自動車免許でいえば、仮免許を取得し、教官と一緒に公道に出て練習運転するステップに相当します。
いちおう説明しておくと、見習運転士といえども、実際の営業列車を運転します。見習運転士のための“練習用列車”があるわけではありません。
見習運転士が乗務しているシーン、みなさんも一度くらいは見たことがあるのではないでしょうか。若い運転士がハンドルを握っていて、その横に立っているベテランっぽい人(=指導運転士)が、あれこれ指示を出している。あれです。
乗務を始めるのは「路線ごとのルール」を勉強してから
ただし、教習所を卒業してすぐに乗務が始まるわけではありません。教習所を卒業すると現場に戻る(配属される)のですが、しばらくの間(私のときは2~3週間)は机上で勉強します。

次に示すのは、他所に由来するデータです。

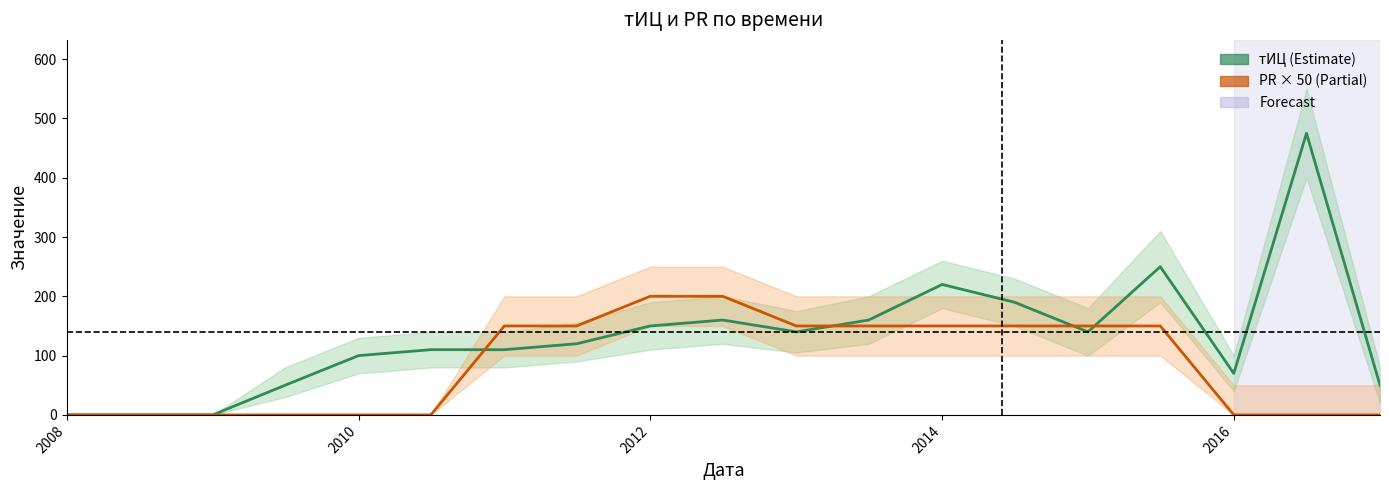

How many values in PR × 50 are above zero?

10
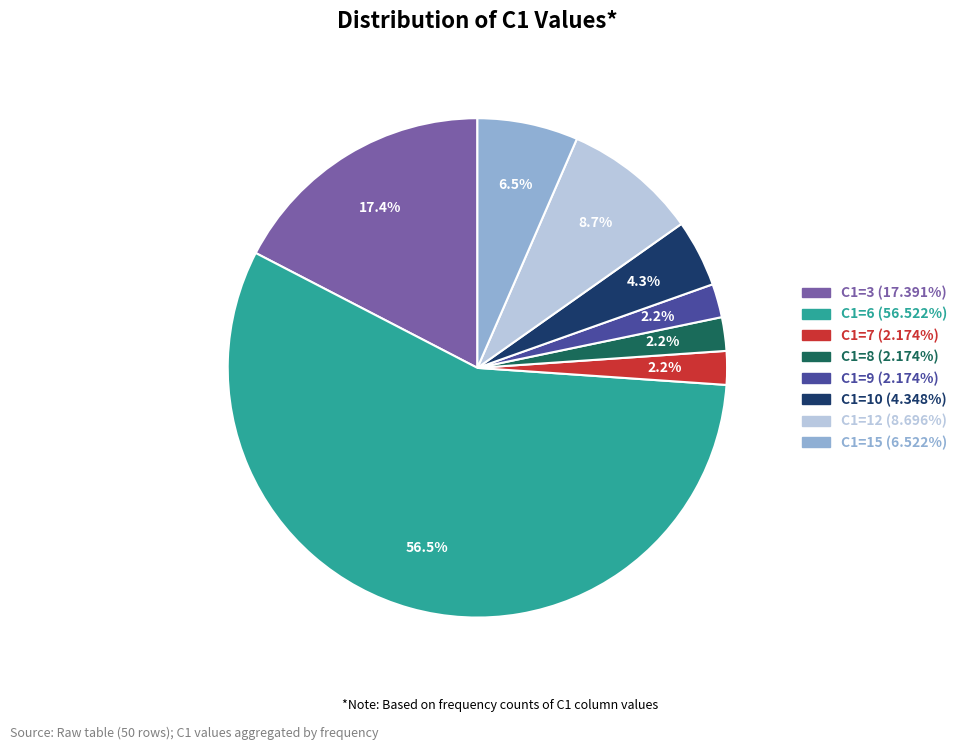

Does any single category account for the majority?

Yes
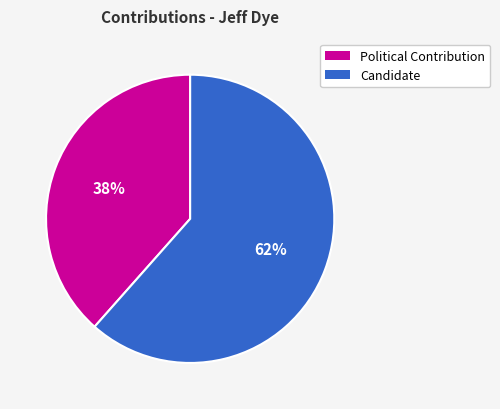

To the nearest percent, what percentage of the pie is Candidate?

62%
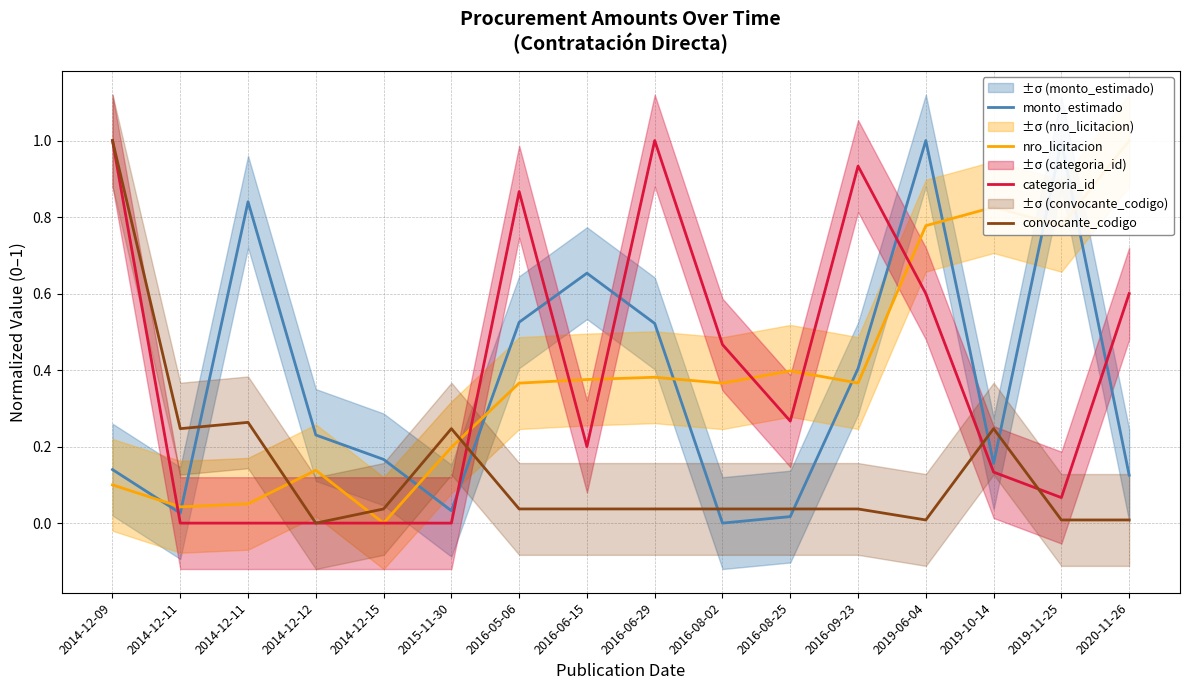

True or false: categoria_id has more than 2 interior local peaks.

True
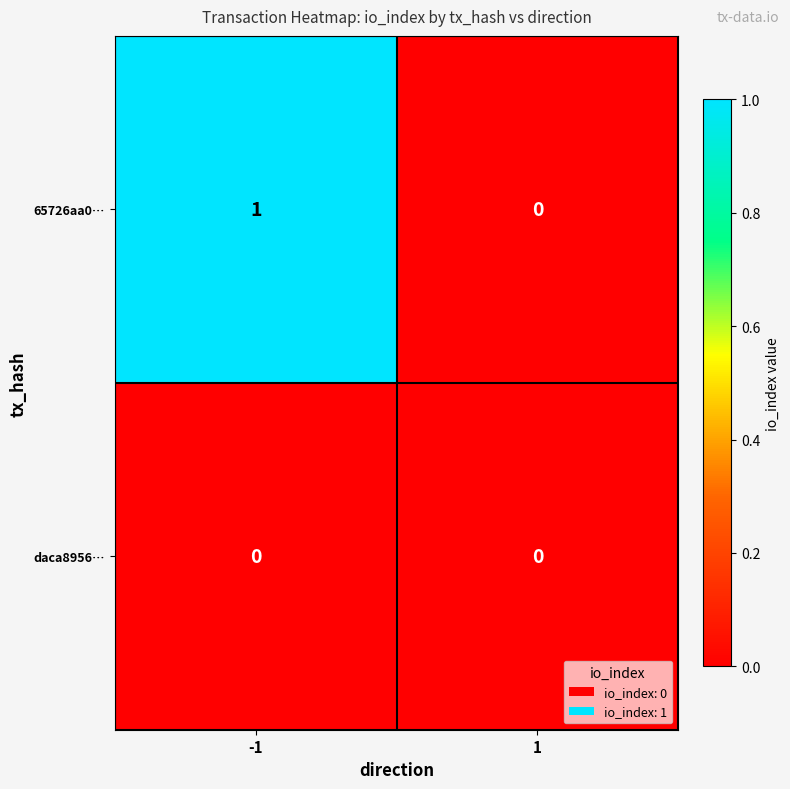

Is it true that daca8956… equals 0 at 1?

True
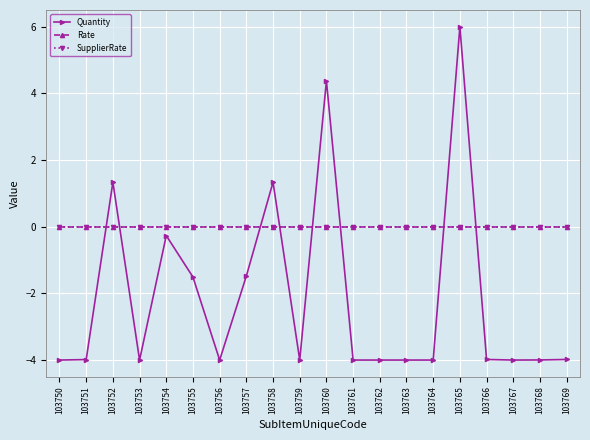

Is this an area chart (filled region under the line)?

No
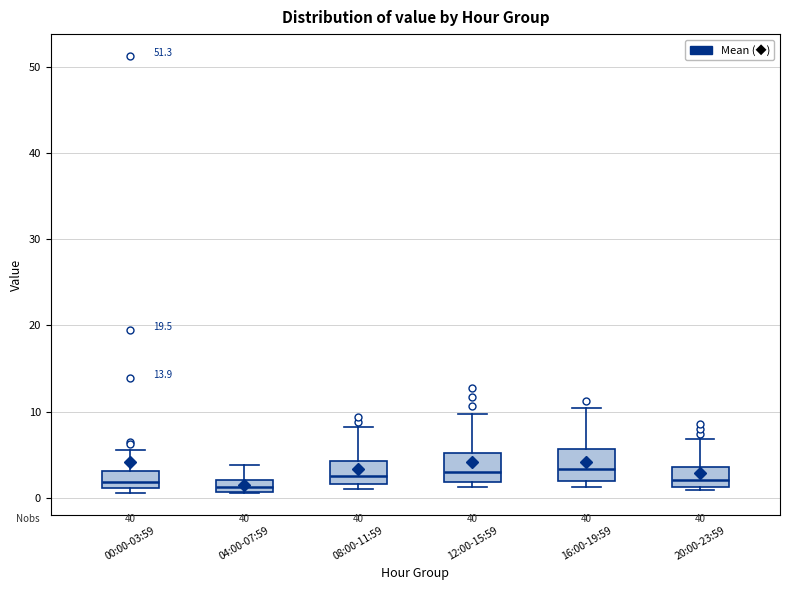

Where is the upper edge of the box for 12:00-15:59 on the y-axis? The values are not printed on the chart, so give them approximately, as read against the axis.

5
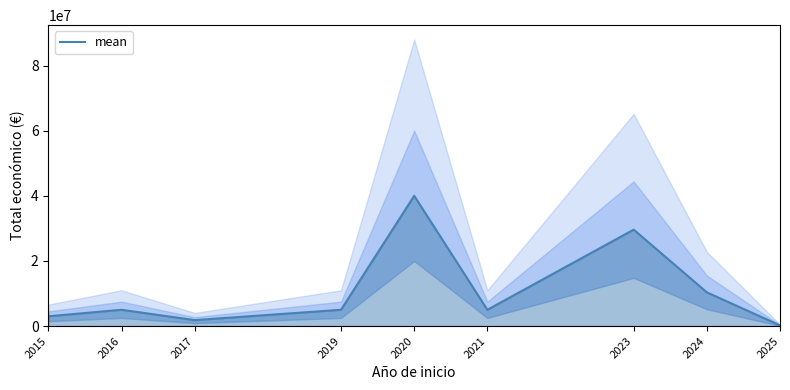

How many data points are above 4999563?

4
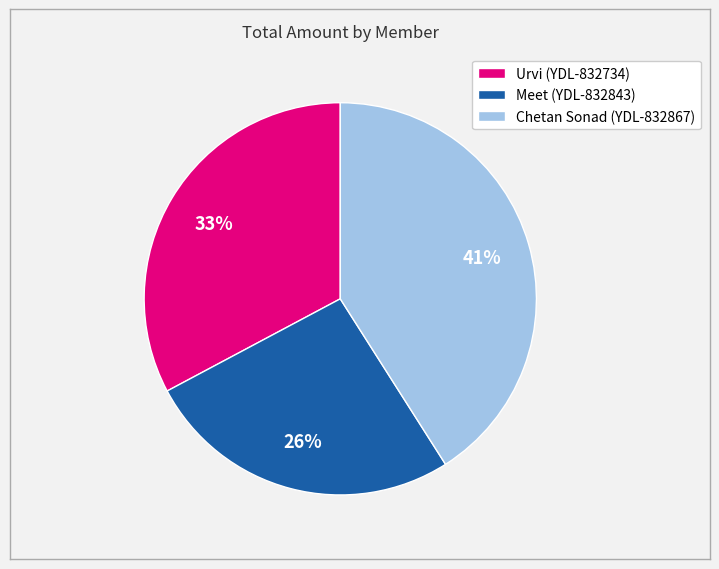

To the nearest percent, what is the combined percentage of Meet (YDL-832843) and Urvi (YDL-832734)?

59%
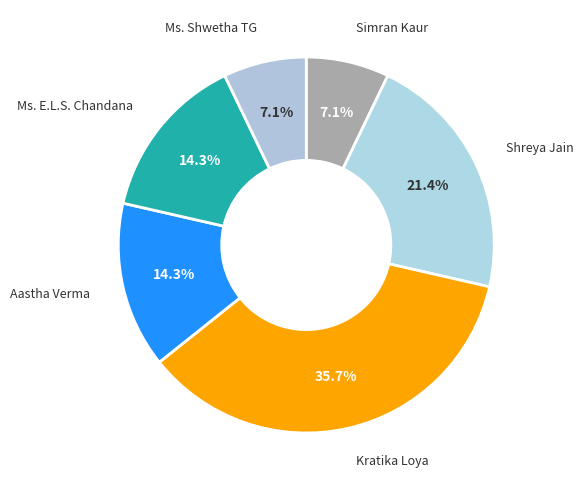

The Ms. Shwetha TG slice represents 7% of the pie. True or false?

True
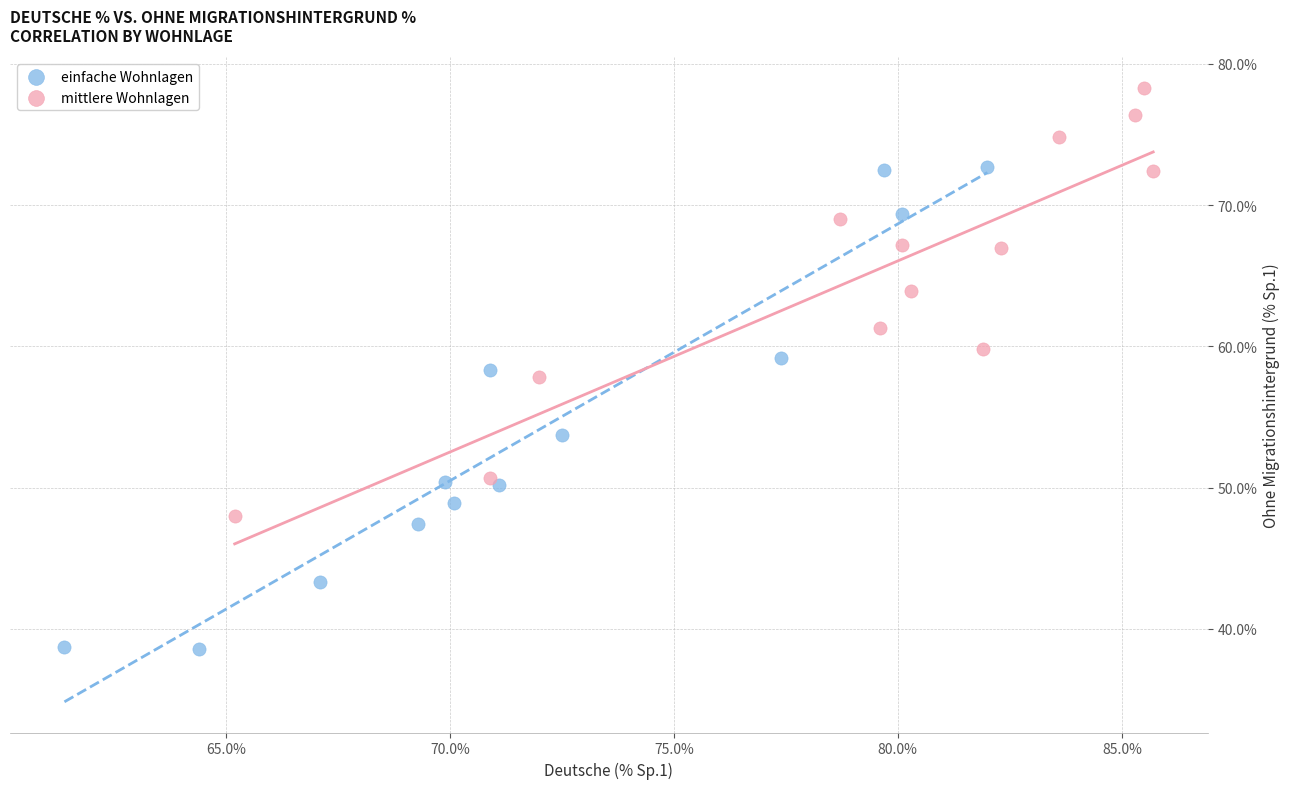

Which series has the largest Y range (max minus min)?

einfache Wohnlagen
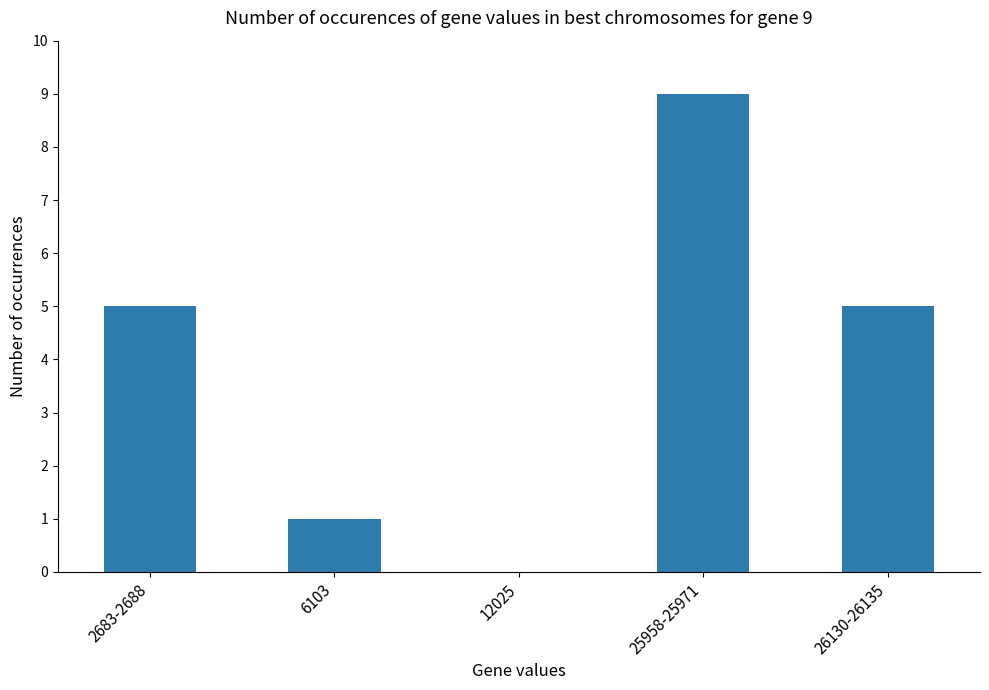

What value does the data have at 25958-25971?

9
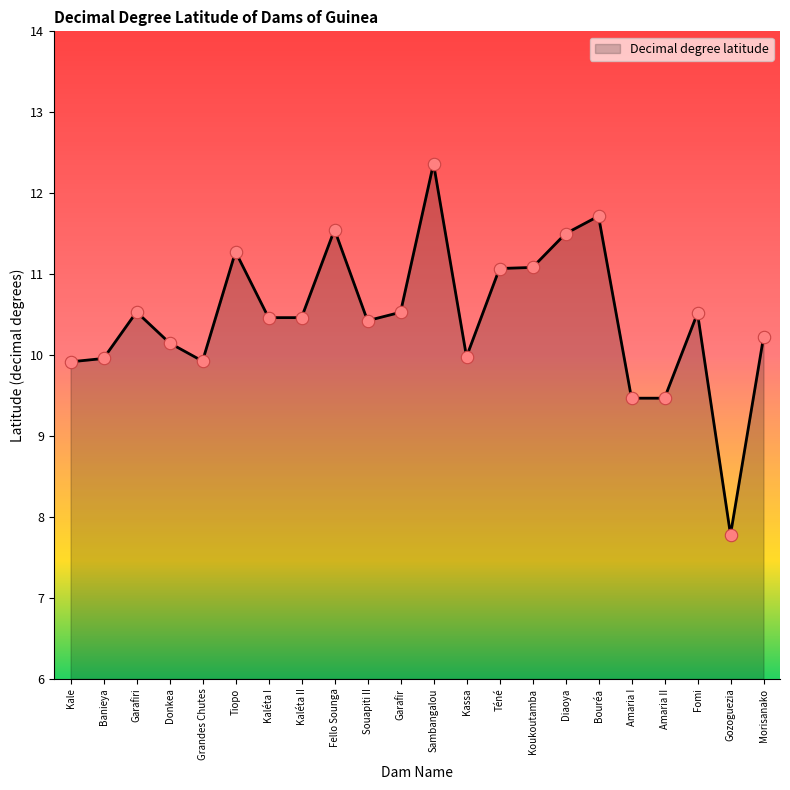

Which has a higher value, Diaoya or Amaria I?

Diaoya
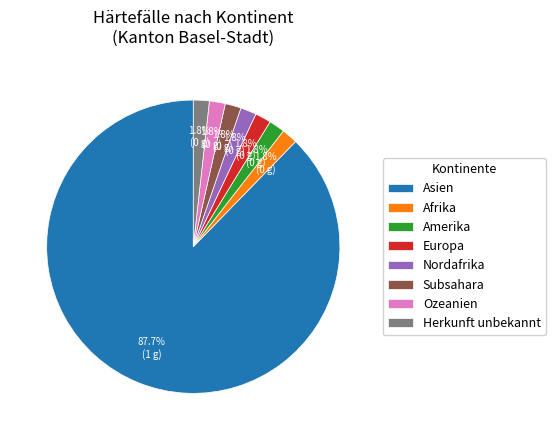

What portion of the pie excludes Ozeanien?

98.2%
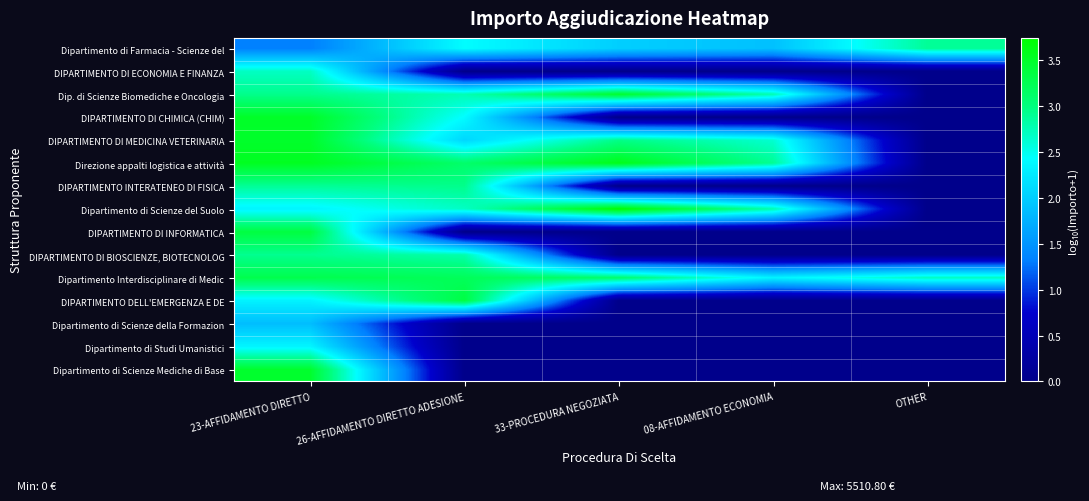

List the series in order of their peak value, lowest first.

Dipartimento di Scienze della Formazion, Dipartimento di Studi Umanistici, DIPARTIMENTO DI ECONOMIA E FINANZA, Dipartimento di Farmacia - Scienze del, DIPARTIMENTO DI BIOSCIENZE, BIOTECNOLOG, DIPARTIMENTO INTERATENEO DI FISICA, Dipartimento Interdisciplinare di Medic, DIPARTIMENTO DELL'EMERGENZA E DE, DIPARTIMENTO DI INFORMATICA, Dip. di Scienze Biomediche e Oncologia, Dipartimento di Scienze Mediche di Base, DIPARTIMENTO DI MEDICINA VETERINARIA, DIPARTIMENTO DI CHIMICA (CHIM), Direzione appalti logistica e attività, Dipartimento di Scienze del Suolo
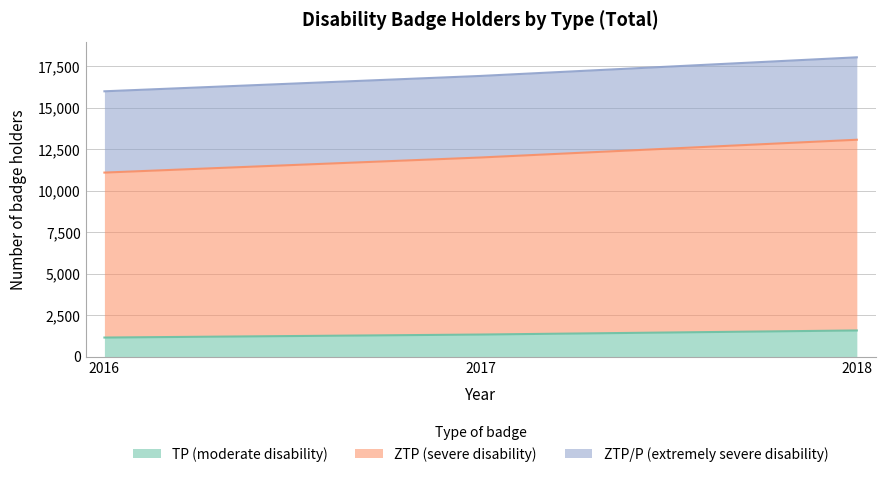

Is the value of ZTP (severe disability) at 2018 greater than the value of TP (moderate disability) at 2017?

Yes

「机上の勉強は教習所で終わったんじゃないの?」と思うでしょうが、さにあらず。乗務するためには、まだまだ座学が必要です。
何を勉強するかというと、路線ごとのルール。
大手鉄道会社だと、複数の路線を運営していますよね。そして乗務員は、会社が運営する路線すべてに乗務できるのではなく、担当する路線、つまり守備範囲があります。簡単に言うと、教育・訓練を受けた路線しか運転できないのです。
運転に必要な知識は、路線ごとに異なります。
- 使用する車両
- 駅の配線やカーブの場所といった線路構造
- 信号機の位置や種類
- 目安となる速度やブレーキ位置
山手線には山手線のルール・知識があり、東海道線には東海道線のルール・知識がある。しかし、教習所の学科講習で、路線ごとのローカルルールまで教えていたら非効率(というかキリがない)です。
そこで、教習所では最大公約数的なことだけ教えておいて、路線ごとに必要な知識は、現場に戻ってから教えるわけです。
野球に例えるなら、教習所で習うのは、野球のルール全般。ポジションごとに覚えておかなければいけない動きや心得は、教習所を卒業して現場に行ってから教わる、という感じです。
座学だけでなく車両講習や運転室への同乗も
さて、現場に戻っての教育は座学が中心です。が、ずーっと部屋に閉じこもって机上の勉強だけをするのではありません。車両基地に行って実物の車両を触ったり、営業列車の運転室に同乗させてもらって線路の配線や信号機の位置を覚えたり……ということもします。
こうして、現場に戻ってから2~3週間ほど、自分が運転する路線に必要な知識・ルールを勉強してから、見習運転士として実際の乗務が始まるのです。
あ、ちなみに私が教習所を卒業したのは12月下旬だったのですが、この勉強の間に、年末年始が挟まりました。通常、現場の鉄道マンは年末年始など関係なく働きます。が、このときは実際に乗務シフトが与えられていないこともあり、一般の会社員と同じような連休がもらえました。鉄道マンになってから、年末年始を連休で過ごしたのは、このときが最初で最後です。